Dataset items
-- START --

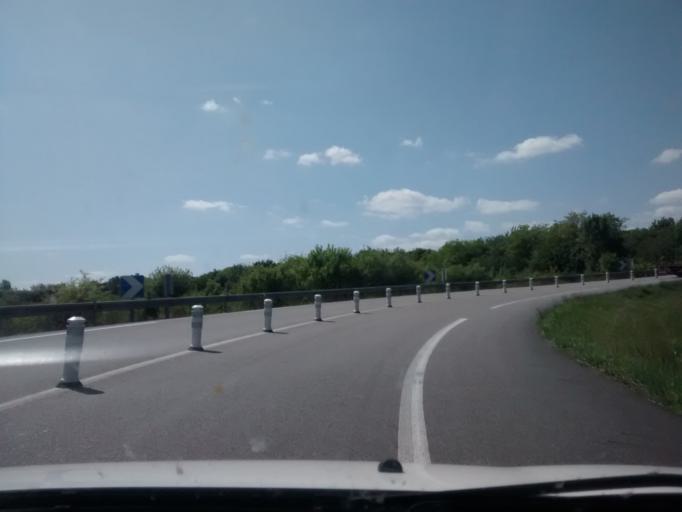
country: FR
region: Ile-de-France
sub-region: Departement des Yvelines
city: Ablis
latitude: 48.5251
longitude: 1.8350
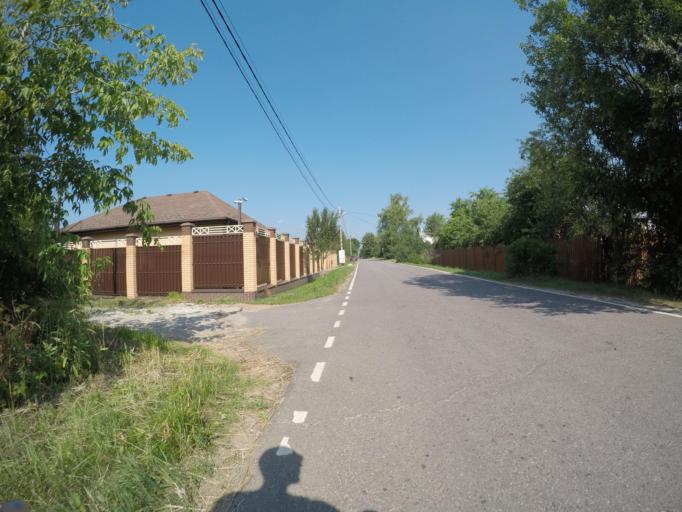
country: RU
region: Moskovskaya
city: Rechitsy
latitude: 55.6173
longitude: 38.5314
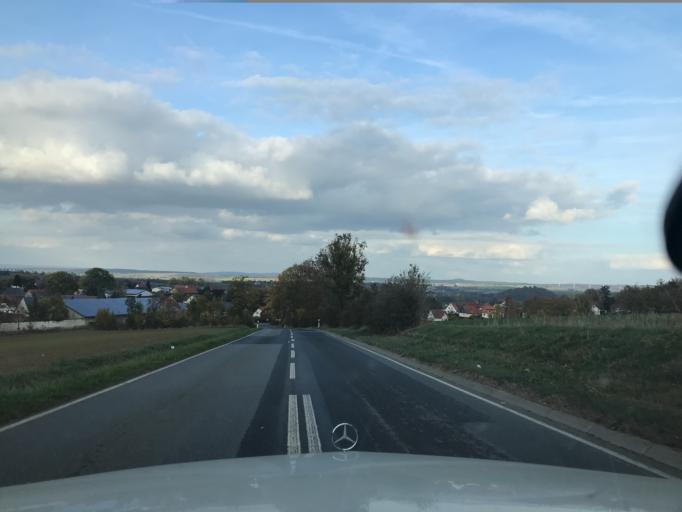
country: DE
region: Hesse
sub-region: Regierungsbezirk Kassel
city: Calden
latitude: 51.4301
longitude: 9.3795
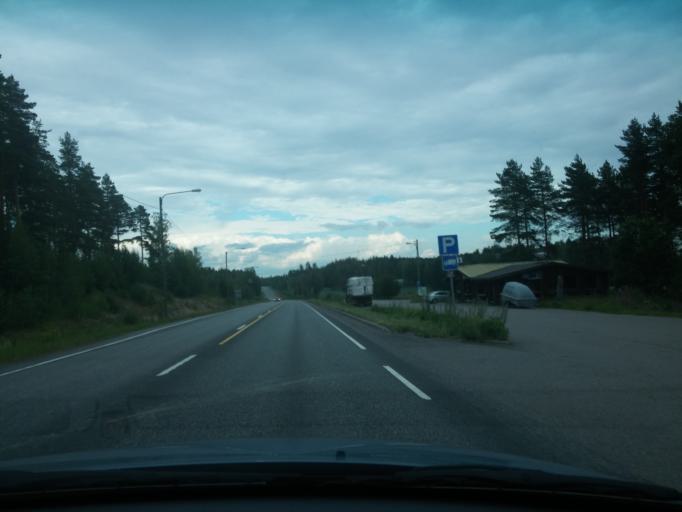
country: FI
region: Haeme
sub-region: Riihimaeki
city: Loppi
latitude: 60.7271
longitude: 24.5181
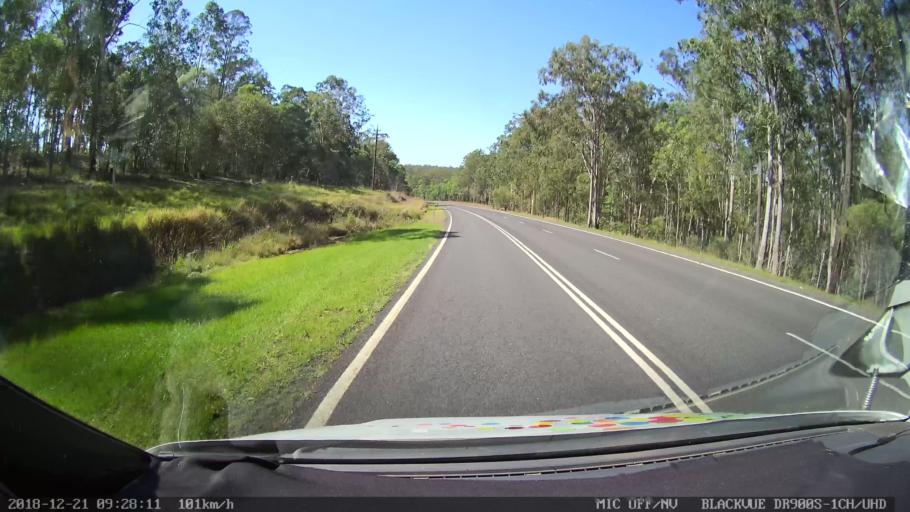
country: AU
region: New South Wales
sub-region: Clarence Valley
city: Maclean
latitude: -29.4136
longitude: 152.9864
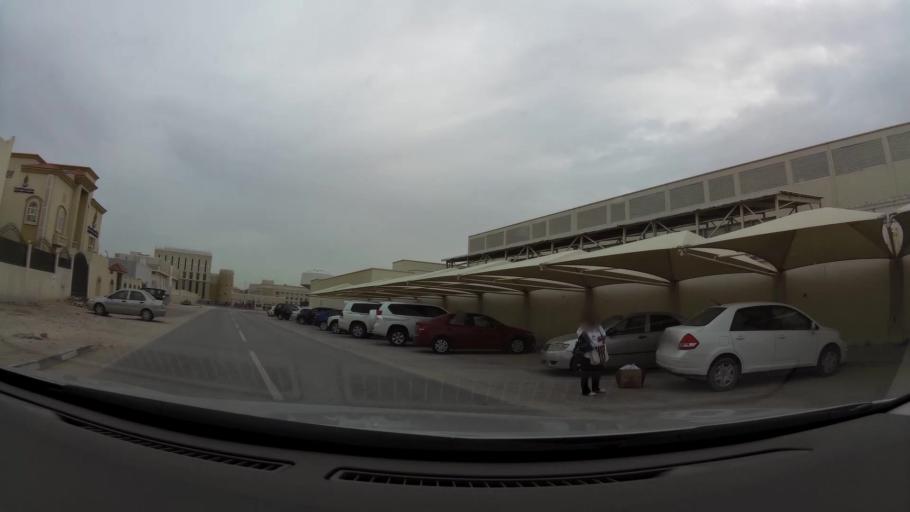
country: QA
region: Baladiyat ad Dawhah
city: Doha
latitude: 25.3080
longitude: 51.5014
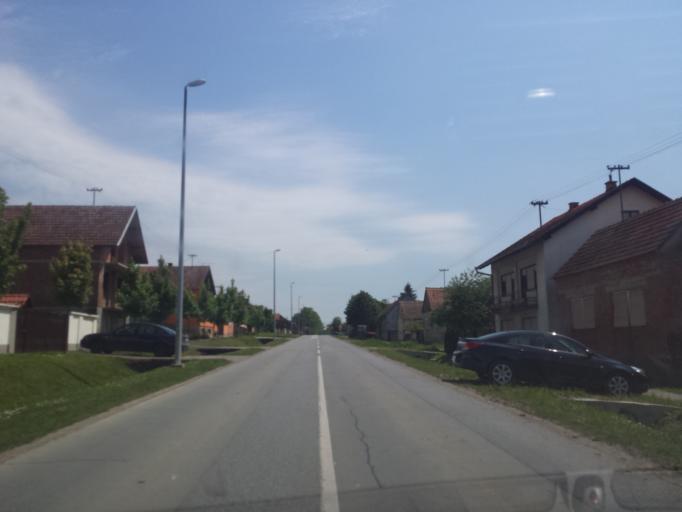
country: HR
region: Brodsko-Posavska
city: Oriovac
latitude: 45.1695
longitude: 17.8062
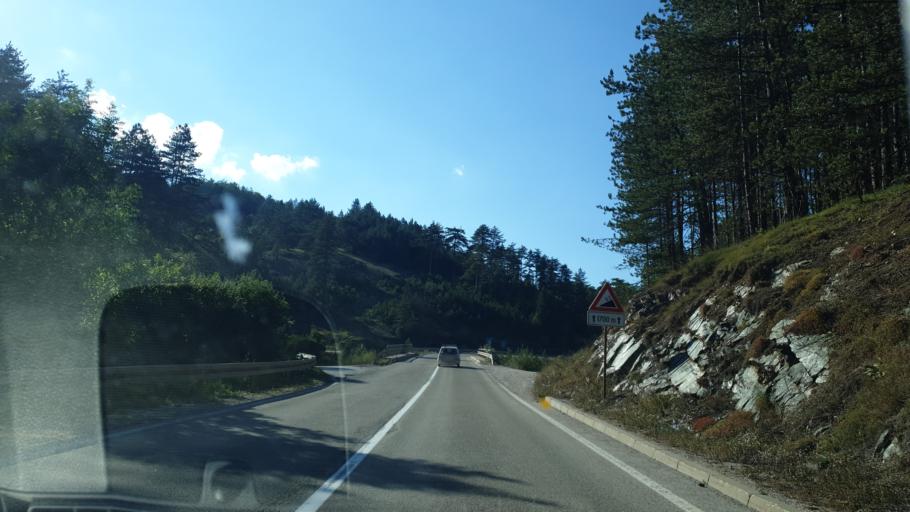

-- END --

> [Goal of the exercise]: Reproduce every entry above word for word, leaving out the pictures.

> [Result for this exercise]:
country: FR
region: Ile-de-France
sub-region: Departement des Yvelines
city: Ablis
latitude: 48.5251
longitude: 1.8350
country: RU
region: Moskovskaya
city: Rechitsy
latitude: 55.6173
longitude: 38.5314
country: DE
region: Hesse
sub-region: Regierungsbezirk Kassel
city: Calden
latitude: 51.4301
longitude: 9.3795
country: FI
region: Haeme
sub-region: Riihimaeki
city: Loppi
latitude: 60.7271
longitude: 24.5181
country: AU
region: New South Wales
sub-region: Clarence Valley
city: Maclean
latitude: -29.4136
longitude: 152.9864
country: QA
region: Baladiyat ad Dawhah
city: Doha
latitude: 25.3080
longitude: 51.5014
country: HR
region: Brodsko-Posavska
city: Oriovac
latitude: 45.1695
longitude: 17.8062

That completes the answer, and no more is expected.